Мне еще повезло, потому, что маленькой родители брали меня в Оперный театр. А затем, когда нас стало много, то оперу слушали по радио. Отец был главой семьи. Его слово было законом. В девять часов вечера мы все должны были лежать в кроватях и спать. Так нас воспитывали. И для меня это было нормой. Конечно, мне что-то не нравилось, но это не обсуждалось.
Несмотря на, по словам певицы, «пронзительную бедность», в их доме всегда царила чистота. Марсель-Софи старалась приготовить из картошки, которой в основном и питалась семья, разные блюда, но все равно питание было однообразным. Брат даже сочинил стишок про то, что «картошка надоела нам немножко, вот чечевица – та всегда пригодится». Однажды соседи выбросили мешки с немного подгнившей цветной капустой, и Мирей забрала их домой, где устроили целое пиршество.

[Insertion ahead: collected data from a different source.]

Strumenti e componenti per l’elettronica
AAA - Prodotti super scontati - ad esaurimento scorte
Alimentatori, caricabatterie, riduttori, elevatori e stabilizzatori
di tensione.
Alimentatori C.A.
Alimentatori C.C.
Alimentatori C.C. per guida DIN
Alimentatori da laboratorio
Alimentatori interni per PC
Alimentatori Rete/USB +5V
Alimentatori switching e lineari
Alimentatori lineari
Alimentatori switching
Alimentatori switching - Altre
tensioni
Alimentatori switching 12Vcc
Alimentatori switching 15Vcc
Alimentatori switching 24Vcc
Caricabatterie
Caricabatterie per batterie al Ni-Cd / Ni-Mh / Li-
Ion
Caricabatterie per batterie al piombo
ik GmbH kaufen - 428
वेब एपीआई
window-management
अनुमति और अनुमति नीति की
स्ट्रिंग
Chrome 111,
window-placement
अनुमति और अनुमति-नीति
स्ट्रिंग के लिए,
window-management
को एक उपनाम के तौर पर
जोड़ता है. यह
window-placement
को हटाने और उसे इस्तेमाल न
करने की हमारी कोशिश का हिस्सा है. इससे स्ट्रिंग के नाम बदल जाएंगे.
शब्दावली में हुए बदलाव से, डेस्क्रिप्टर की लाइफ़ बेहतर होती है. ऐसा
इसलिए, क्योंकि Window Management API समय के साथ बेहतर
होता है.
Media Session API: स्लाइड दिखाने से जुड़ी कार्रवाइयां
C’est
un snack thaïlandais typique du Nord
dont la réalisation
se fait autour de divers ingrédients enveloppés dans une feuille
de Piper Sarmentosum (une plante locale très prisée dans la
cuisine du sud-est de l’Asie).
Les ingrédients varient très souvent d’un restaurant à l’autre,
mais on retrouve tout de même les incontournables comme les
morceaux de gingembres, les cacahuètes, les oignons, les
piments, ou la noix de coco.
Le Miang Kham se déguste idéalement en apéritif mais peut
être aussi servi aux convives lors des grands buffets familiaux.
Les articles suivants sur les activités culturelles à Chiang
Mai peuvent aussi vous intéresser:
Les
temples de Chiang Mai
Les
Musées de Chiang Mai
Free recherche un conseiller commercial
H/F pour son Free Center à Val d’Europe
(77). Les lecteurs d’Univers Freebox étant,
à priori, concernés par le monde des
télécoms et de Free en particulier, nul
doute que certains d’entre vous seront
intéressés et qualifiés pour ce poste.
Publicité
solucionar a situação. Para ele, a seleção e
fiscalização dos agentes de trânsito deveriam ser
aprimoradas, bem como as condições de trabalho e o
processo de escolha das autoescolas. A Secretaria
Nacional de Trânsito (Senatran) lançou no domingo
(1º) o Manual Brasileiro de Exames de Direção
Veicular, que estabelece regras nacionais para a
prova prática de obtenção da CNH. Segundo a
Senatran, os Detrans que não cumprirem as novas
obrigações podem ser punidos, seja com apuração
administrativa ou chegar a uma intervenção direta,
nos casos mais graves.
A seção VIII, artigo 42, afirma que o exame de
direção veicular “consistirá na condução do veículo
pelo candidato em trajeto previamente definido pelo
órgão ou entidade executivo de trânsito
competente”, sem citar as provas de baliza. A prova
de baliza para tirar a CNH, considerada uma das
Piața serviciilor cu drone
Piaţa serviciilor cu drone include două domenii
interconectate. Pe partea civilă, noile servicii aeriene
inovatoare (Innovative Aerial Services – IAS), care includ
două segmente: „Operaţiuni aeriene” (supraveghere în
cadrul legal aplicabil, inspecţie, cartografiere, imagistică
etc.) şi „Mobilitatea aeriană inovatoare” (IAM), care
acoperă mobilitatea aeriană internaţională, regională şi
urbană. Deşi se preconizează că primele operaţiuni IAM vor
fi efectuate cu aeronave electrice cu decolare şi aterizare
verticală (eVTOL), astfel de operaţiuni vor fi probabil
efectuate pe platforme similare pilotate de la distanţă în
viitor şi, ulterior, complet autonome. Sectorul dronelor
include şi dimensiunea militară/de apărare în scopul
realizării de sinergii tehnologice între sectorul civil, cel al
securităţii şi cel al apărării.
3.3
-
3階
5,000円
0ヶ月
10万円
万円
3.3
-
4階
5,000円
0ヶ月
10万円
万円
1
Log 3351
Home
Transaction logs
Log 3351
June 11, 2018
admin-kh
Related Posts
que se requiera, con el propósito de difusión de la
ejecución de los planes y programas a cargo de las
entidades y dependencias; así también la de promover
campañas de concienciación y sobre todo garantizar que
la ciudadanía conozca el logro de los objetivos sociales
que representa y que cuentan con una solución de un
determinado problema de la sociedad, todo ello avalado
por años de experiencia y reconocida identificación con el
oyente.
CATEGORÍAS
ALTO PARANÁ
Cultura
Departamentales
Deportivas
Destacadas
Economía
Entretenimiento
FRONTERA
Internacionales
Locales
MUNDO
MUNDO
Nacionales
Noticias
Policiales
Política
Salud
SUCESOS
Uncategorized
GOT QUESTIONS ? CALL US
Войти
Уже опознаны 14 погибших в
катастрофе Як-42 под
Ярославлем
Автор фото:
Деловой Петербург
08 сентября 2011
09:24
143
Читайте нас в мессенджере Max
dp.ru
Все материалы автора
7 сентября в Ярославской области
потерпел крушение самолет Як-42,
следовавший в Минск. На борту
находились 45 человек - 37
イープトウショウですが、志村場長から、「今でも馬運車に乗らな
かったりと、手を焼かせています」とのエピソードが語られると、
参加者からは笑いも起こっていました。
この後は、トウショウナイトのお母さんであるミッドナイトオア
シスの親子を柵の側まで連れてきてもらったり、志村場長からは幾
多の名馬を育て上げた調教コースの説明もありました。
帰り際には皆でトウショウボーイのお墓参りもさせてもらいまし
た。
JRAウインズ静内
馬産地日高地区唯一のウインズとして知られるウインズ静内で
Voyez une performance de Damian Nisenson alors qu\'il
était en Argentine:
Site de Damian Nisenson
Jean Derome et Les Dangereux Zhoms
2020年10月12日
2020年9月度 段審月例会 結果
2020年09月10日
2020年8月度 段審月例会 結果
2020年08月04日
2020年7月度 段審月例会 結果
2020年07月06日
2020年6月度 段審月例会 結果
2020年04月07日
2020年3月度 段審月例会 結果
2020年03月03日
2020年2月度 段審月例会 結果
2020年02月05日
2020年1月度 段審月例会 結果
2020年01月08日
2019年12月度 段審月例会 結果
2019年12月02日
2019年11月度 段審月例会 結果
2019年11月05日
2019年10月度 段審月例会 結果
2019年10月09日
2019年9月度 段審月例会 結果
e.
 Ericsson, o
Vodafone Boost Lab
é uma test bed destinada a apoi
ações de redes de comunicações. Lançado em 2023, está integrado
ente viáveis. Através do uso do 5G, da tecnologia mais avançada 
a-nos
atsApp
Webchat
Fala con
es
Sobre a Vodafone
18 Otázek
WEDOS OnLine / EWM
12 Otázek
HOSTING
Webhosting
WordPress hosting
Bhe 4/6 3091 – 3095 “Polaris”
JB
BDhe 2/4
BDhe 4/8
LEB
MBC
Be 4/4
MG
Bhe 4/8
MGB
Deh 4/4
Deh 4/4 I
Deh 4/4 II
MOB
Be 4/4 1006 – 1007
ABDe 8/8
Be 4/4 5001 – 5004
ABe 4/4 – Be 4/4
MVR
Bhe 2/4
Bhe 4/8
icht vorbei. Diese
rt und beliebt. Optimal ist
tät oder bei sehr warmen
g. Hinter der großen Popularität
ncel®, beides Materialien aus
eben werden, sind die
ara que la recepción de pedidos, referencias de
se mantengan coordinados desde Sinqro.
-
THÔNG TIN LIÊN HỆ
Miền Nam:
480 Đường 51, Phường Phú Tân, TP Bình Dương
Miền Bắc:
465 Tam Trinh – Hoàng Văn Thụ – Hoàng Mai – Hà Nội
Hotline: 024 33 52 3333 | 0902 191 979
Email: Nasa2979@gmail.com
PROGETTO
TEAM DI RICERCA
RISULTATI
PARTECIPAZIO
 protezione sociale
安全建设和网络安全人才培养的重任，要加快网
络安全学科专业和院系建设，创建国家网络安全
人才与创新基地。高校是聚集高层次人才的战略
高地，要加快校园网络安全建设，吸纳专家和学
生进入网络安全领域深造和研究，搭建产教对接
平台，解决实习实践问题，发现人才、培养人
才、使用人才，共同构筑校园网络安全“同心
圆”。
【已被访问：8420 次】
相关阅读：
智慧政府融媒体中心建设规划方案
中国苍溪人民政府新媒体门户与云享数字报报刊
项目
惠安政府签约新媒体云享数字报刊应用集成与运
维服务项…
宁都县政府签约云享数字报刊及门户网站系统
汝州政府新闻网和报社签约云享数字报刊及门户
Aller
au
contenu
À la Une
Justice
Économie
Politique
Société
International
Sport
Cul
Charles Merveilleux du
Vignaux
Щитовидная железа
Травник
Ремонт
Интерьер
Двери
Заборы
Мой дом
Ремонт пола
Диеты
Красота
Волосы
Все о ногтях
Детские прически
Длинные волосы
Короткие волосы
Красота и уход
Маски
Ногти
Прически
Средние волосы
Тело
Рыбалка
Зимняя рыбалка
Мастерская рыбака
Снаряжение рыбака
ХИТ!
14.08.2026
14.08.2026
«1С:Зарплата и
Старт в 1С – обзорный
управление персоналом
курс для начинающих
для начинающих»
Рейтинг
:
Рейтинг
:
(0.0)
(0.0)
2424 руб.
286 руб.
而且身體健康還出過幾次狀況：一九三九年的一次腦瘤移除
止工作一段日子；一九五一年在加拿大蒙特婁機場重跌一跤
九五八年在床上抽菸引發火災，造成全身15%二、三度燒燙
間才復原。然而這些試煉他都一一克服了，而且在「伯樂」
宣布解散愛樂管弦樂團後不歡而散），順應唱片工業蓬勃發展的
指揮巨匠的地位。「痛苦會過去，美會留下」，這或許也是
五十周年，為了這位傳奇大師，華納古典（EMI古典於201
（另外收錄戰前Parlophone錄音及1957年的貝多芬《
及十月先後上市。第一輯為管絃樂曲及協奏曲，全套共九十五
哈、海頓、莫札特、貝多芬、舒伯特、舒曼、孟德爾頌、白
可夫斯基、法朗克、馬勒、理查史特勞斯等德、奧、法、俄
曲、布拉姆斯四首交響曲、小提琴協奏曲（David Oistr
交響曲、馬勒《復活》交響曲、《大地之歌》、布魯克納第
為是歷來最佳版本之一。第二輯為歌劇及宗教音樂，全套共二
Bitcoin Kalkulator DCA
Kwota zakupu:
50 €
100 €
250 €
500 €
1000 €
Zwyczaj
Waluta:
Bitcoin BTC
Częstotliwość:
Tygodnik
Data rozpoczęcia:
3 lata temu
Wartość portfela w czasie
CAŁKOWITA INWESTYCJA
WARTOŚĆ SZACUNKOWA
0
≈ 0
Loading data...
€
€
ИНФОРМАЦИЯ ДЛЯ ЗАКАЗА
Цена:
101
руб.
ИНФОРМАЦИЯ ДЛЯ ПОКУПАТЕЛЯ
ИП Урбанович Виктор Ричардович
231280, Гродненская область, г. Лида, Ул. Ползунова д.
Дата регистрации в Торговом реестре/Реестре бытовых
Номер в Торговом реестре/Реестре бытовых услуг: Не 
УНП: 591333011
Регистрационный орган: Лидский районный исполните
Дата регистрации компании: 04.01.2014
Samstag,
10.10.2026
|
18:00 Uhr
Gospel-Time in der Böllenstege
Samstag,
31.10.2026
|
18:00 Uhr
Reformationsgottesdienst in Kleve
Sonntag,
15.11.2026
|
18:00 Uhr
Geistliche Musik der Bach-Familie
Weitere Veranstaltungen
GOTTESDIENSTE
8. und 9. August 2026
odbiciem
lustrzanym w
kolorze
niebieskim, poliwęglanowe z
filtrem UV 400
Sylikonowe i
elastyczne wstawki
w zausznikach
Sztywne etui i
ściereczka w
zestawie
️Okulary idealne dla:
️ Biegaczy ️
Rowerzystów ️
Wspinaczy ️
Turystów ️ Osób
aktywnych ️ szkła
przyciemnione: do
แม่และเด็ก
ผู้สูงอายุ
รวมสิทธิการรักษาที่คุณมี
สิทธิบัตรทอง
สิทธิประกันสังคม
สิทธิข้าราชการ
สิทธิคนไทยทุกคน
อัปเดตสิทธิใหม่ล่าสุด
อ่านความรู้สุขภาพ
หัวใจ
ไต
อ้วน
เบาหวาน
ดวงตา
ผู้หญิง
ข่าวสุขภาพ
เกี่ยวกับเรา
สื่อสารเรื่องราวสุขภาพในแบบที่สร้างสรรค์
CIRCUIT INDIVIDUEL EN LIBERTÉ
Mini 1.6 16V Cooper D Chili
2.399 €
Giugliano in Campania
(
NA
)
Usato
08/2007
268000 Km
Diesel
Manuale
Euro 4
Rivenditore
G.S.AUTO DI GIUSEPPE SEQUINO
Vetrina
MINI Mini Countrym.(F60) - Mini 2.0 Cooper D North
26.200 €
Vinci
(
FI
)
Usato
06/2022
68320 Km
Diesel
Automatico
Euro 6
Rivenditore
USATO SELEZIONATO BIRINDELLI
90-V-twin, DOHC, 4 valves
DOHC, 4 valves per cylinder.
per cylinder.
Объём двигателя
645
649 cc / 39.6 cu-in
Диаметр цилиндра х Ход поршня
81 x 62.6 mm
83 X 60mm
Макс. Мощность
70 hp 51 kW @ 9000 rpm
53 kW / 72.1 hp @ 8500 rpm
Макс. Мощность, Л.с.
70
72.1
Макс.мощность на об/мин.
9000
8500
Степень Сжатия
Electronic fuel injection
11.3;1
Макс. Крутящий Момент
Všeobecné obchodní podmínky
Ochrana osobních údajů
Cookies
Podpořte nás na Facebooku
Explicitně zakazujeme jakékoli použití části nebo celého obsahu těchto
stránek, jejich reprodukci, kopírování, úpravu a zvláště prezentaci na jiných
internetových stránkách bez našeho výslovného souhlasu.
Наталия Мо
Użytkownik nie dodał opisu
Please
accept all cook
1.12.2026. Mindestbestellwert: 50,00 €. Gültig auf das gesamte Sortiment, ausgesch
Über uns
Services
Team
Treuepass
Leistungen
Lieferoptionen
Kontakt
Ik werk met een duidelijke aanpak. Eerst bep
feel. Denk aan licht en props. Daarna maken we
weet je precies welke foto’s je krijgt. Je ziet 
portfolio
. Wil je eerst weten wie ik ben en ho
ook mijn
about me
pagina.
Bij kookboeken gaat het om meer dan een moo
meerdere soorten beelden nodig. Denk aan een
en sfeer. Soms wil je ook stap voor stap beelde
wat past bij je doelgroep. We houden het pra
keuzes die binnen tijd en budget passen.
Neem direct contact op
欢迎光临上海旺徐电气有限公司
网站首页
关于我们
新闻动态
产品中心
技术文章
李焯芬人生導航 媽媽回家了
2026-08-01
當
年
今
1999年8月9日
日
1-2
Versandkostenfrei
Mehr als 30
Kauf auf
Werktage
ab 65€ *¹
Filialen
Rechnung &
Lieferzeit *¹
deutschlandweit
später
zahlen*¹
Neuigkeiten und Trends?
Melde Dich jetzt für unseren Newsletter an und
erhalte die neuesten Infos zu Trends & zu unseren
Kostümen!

Я увидела кинокамеры, направленные на меня, и подумала: «Боже мой, все меня увидят! И папа с мамой, и соседи…». Мой отец как раз купил телевизор в рассрочку и мы, дети, с ума сходили от радости. Приглашали в гости всех вокруг. Правда, смотреть передачи нам разрешалось лишь по воскресным дням. Я выиграла этот конкурс, а затем было выступление в концертном зале «Олимпия», где пела с Саша Дистелем. Он меня представил публике, а я очень стеснялась говорить из-за южного акцента, поэтому пела, сколько было сил.
На прослушивание Матье пришла в черном платье, подражая своему кумиру, великой Пиаф. Вначале замечания судей относительно ее провансальского акцента заставили ее поволноваться. Но успех выступления среди зрителей был огромным.